SVD and homogeneous equation

Question

Suppose a $m \times n$ matrix $A$, and column vector $h$.
($A$'s rank is equal or smaller then $n$(=$h$'s length).)

If, $$ Ah=0 $$

then $h$ can be the last column of $V$ where $A = UDV^T $.

($UDV^T$ is taken by SVD)

How can I prove this?

Answer 1

If $v_i$ is the $i$th right singular vector, $\sigma_i$ is the $i$th singular value, $u_i$ is the $i$th left singular vector, and $e_i$ is the $i$th standard basis vector, then

$$Av_i=U D V^T v_i = U D e_i = U (\sigma_i e_i)=\sigma_i u_i.$$

The first step follows by the fact that $V$ is orthogonal, the others follow from $Be_i=b_i$ for any matrix $B$.

Can you conclude?

Answer 2

Homogenous equations $Ax=0$ only have two possible solutions, the trivial solution $(x_1=x_2=...=x_n=0)$ or infinitely many solutions depending on the rank of the matrix.

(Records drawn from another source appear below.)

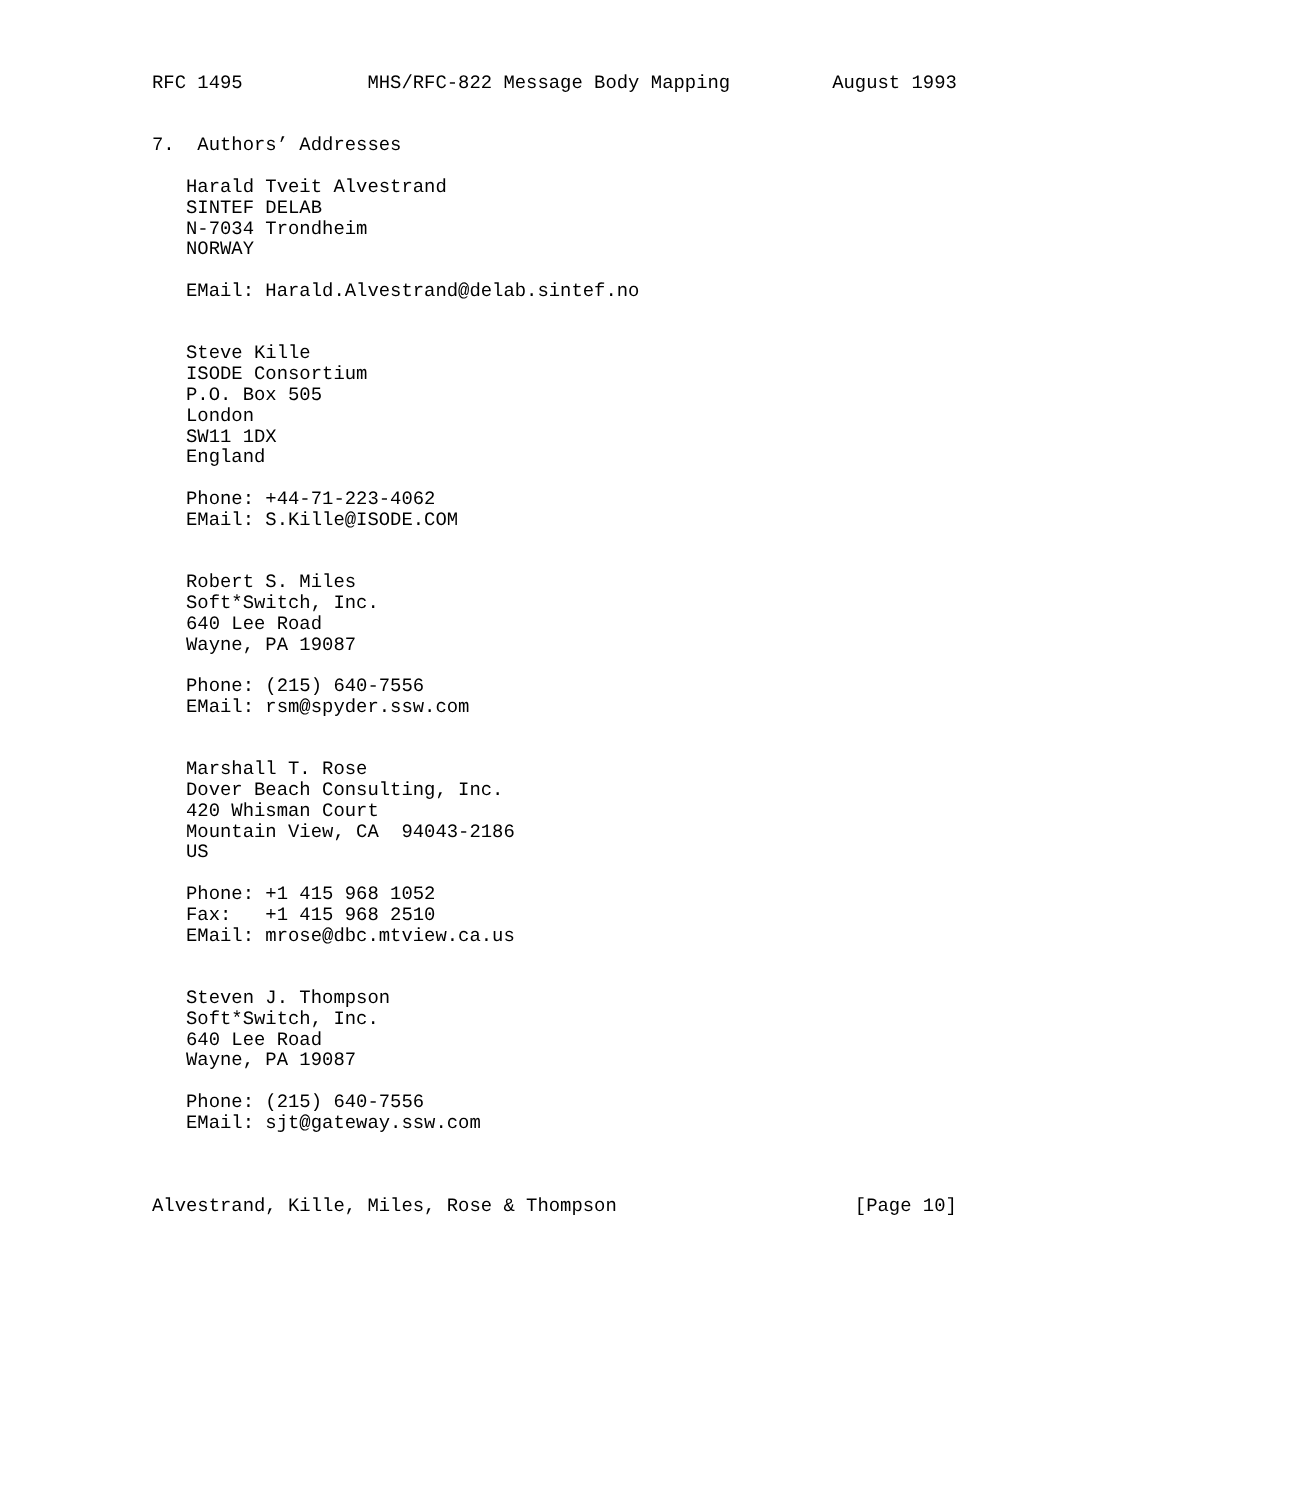RFC 1495           MHS/RFC-822 Message Body Mapping         August 1993


7.  Authors’ Addresses

   Harald Tveit Alvestrand
   SINTEF DELAB
   N-7034 Trondheim
   NORWAY

   EMail: Harald.Alvestrand@delab.sintef.no


   Steve Kille
   ISODE Consortium
   P.O. Box 505
   London
   SW11 1DX
   England

   Phone: +44-71-223-4062
   EMail: S.Kille@ISODE.COM


   Robert S. Miles
   Soft*Switch, Inc.
   640 Lee Road
   Wayne, PA 19087

   Phone: (215) 640-7556
   EMail: rsm@spyder.ssw.com


   Marshall T. Rose
   Dover Beach Consulting, Inc.
   420 Whisman Court
   Mountain View, CA  94043-2186
   US

   Phone: +1 415 968 1052
   Fax:   +1 415 968 2510
   EMail: mrose@dbc.mtview.ca.us


   Steven J. Thompson
   Soft*Switch, Inc.
   640 Lee Road
   Wayne, PA 19087

   Phone: (215) 640-7556
   EMail: sjt@gateway.ssw.com



Alvestrand, Kille, Miles, Rose & Thompson                     [Page 10]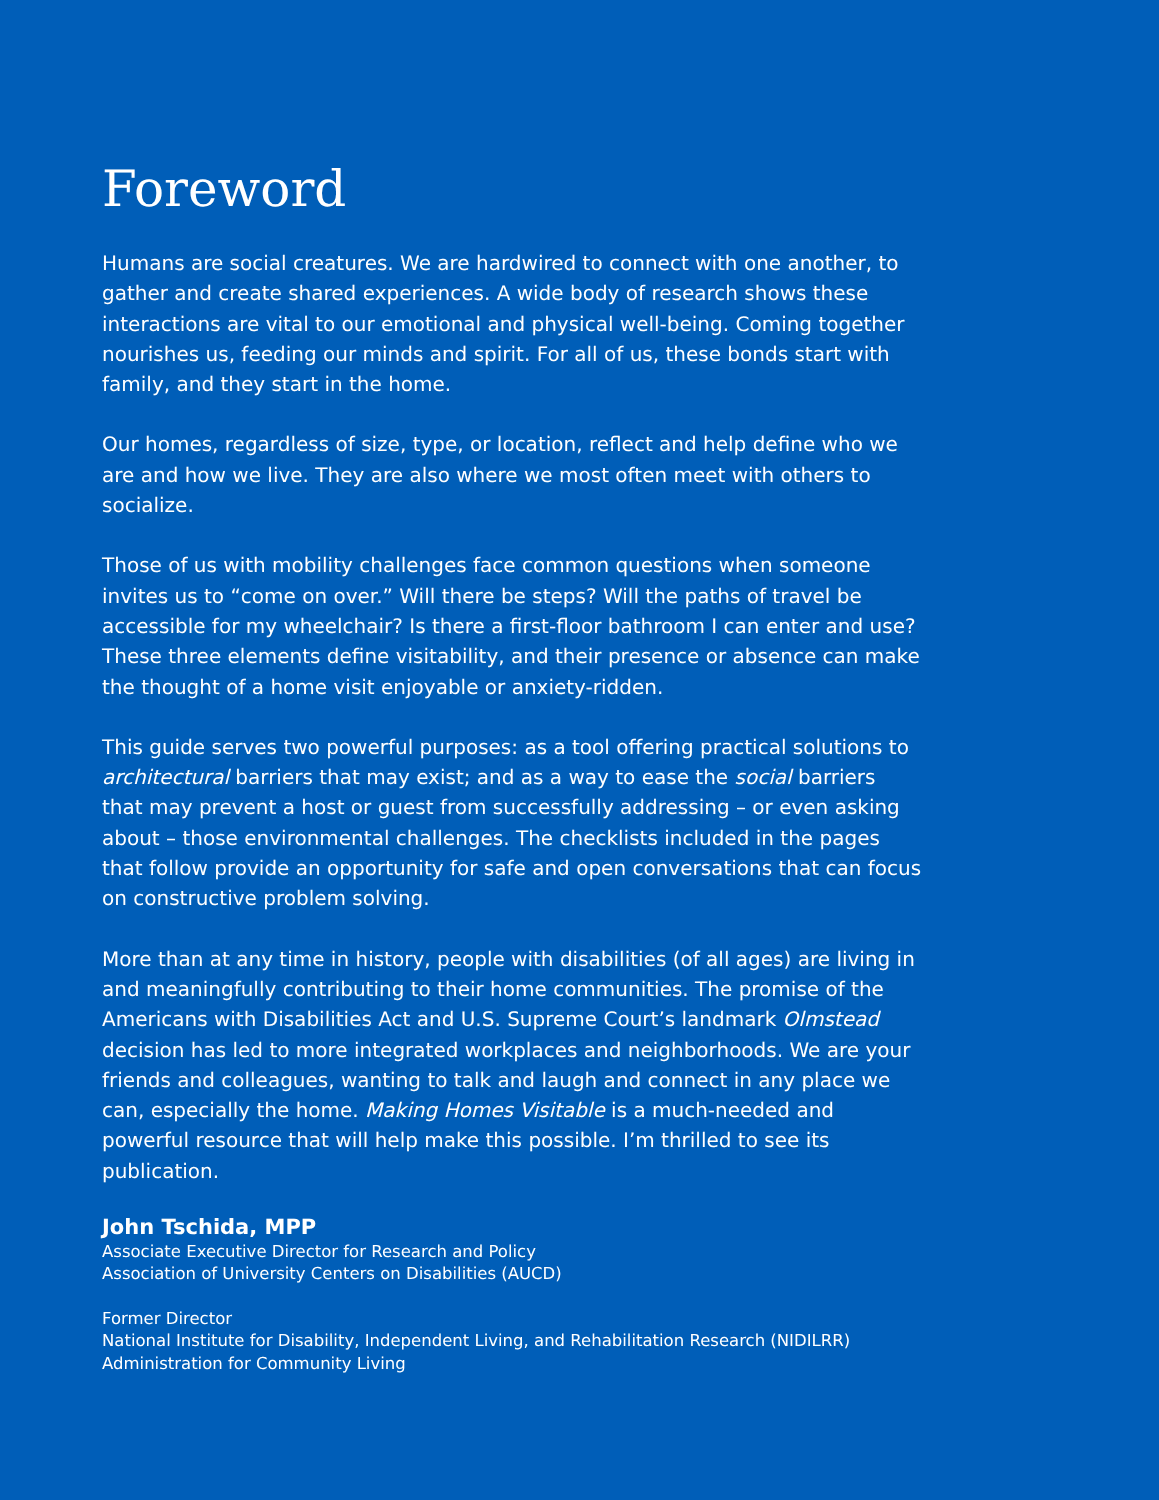Foreword
Humans are social creatures. We are hardwired to connect with one another, to gather and create shared experiences. A wide body of research shows these interactions are vital to our emotional and physical well-being. Coming together nourishes us, feeding our minds and spirit. For all of us, these bonds start with family, and they start in the home.
Our homes, regardless of size, type, or location, reflect and help define who we are and how we live. They are also where we most often meet with others to socialize.
Those of us with mobility challenges face common questions when someone invites us to “come on over.” Will there be steps? Will the paths of travel be accessible for my wheelchair? Is there a first-floor bathroom I can enter and use? These three elements define visitability, and their presence or absence can make the thought of a home visit enjoyable or anxiety-ridden.
This guide serves two powerful purposes: as a tool offering practical solutions to architectural barriers that may exist; and as a way to ease the social barriers that may prevent a host or guest from successfully addressing – or even asking about – those environmental challenges. The checklists included in the pages that follow provide an opportunity for safe and open conversations that can focus on constructive problem solving.
More than at any time in history, people with disabilities (of all ages) are living in and meaningfully contributing to their home communities. The promise of the Americans with Disabilities Act and U.S. Supreme Court’s landmark Olmstead decision has led to more integrated workplaces and neighborhoods. We are your friends and colleagues, wanting to talk and laugh and connect in any place we can, especially the home. Making Homes Visitable is a much-needed and powerful resource that will help make this possible. I’m thrilled to see its publication.
John Tschida, MPP
Associate Executive Director for Research and Policy
Association of University Centers on Disabilities (AUCD)
Former Director
National Institute for Disability, Independent Living, and Rehabilitation Research (NIDILRR)
Administration for Community Living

If the matrix is rank-deficient, there are singular values that are zero. This means that $σ_i$ is zero and thus Ian's answer completes to $Av_i = 0$, which makes $v_i$ a solution to the equation. In a full rank case, all singular values $σ_i$ are non-zero and thus there only exists the trivial solution.